→ **Problem to work on**
Reproduce the lines from the start of the records through the line that contains "se impuso en la si", both ends included.

Source records
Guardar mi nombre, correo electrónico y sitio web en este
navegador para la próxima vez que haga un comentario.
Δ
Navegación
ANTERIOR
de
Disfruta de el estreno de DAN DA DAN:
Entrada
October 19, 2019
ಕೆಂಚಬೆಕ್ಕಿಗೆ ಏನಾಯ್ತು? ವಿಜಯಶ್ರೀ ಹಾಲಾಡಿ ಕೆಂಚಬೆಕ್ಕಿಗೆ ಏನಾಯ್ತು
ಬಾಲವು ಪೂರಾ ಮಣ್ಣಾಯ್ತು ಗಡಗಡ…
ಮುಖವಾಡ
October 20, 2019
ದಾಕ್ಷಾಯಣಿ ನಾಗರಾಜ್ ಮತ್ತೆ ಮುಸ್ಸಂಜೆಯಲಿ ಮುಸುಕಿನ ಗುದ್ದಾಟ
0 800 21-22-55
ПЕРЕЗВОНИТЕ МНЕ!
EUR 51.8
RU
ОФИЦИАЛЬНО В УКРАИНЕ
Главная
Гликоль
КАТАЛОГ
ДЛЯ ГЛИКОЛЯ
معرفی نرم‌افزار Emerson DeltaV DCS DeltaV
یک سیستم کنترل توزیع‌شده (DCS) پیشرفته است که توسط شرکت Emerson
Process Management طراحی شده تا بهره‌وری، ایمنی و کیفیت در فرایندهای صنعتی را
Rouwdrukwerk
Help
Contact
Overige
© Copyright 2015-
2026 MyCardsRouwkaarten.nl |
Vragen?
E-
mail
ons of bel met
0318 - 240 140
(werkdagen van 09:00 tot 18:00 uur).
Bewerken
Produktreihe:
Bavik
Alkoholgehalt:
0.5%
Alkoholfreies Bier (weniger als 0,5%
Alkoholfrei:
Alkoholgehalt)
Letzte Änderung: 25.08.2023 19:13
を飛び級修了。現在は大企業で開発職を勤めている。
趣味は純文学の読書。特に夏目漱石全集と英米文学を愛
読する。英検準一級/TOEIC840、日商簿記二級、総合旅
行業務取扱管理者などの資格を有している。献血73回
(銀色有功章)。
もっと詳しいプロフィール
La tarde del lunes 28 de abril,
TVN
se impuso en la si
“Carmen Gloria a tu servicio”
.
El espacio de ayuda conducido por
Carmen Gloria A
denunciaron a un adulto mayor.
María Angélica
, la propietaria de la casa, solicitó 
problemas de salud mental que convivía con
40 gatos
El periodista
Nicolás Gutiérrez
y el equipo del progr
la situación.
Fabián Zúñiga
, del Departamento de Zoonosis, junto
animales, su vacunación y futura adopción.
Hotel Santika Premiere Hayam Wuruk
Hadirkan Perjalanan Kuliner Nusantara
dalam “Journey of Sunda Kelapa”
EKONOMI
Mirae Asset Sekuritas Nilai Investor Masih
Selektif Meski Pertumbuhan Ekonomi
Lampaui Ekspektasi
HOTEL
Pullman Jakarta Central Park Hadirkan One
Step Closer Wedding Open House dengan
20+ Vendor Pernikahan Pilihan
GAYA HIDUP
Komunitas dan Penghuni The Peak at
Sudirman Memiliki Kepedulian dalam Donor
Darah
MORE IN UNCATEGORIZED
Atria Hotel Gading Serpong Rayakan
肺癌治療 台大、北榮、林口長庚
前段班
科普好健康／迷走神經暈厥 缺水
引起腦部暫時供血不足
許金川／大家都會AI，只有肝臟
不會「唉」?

→ **Answer section**
Guardar mi nombre, correo electrónico y sitio web en este
navegador para la próxima vez que haga un comentario.
Δ
Navegación
ANTERIOR
de
Disfruta de el estreno de DAN DA DAN:
Entrada
October 19, 2019
ಕೆಂಚಬೆಕ್ಕಿಗೆ ಏನಾಯ್ತು? ವಿಜಯಶ್ರೀ ಹಾಲಾಡಿ ಕೆಂಚಬೆಕ್ಕಿಗೆ ಏನಾಯ್ತು
ಬಾಲವು ಪೂರಾ ಮಣ್ಣಾಯ್ತು ಗಡಗಡ…
ಮುಖವಾಡ
October 20, 2019
ದಾಕ್ಷಾಯಣಿ ನಾಗರಾಜ್ ಮತ್ತೆ ಮುಸ್ಸಂಜೆಯಲಿ ಮುಸುಕಿನ ಗುದ್ದಾಟ
0 800 21-22-55
ПЕРЕЗВОНИТЕ МНЕ!
EUR 51.8
RU
ОФИЦИАЛЬНО В УКРАИНЕ
Главная
Гликоль
КАТАЛОГ
ДЛЯ ГЛИКОЛЯ
معرفی نرم‌افزار Emerson DeltaV DCS DeltaV
یک سیستم کنترل توزیع‌شده (DCS) پیشرفته است که توسط شرکت Emerson
Process Management طراحی شده تا بهره‌وری، ایمنی و کیفیت در فرایندهای صنعتی را
Rouwdrukwerk
Help
Contact
Overige
© Copyright 2015-
2026 MyCardsRouwkaarten.nl |
Vragen?
E-
mail
ons of bel met
0318 - 240 140
(werkdagen van 09:00 tot 18:00 uur).
Bewerken
Produktreihe:
Bavik
Alkoholgehalt:
0.5%
Alkoholfreies Bier (weniger als 0,5%
Alkoholfrei:
Alkoholgehalt)
Letzte Änderung: 25.08.2023 19:13
を飛び級修了。現在は大企業で開発職を勤めている。
趣味は純文学の読書。特に夏目漱石全集と英米文学を愛
読する。英検準一級/TOEIC840、日商簿記二級、総合旅
行業務取扱管理者などの資格を有している。献血73回
(銀色有功章)。
もっと詳しいプロフィール
La tarde del lunes 28 de abril,
TVN
se impuso en la si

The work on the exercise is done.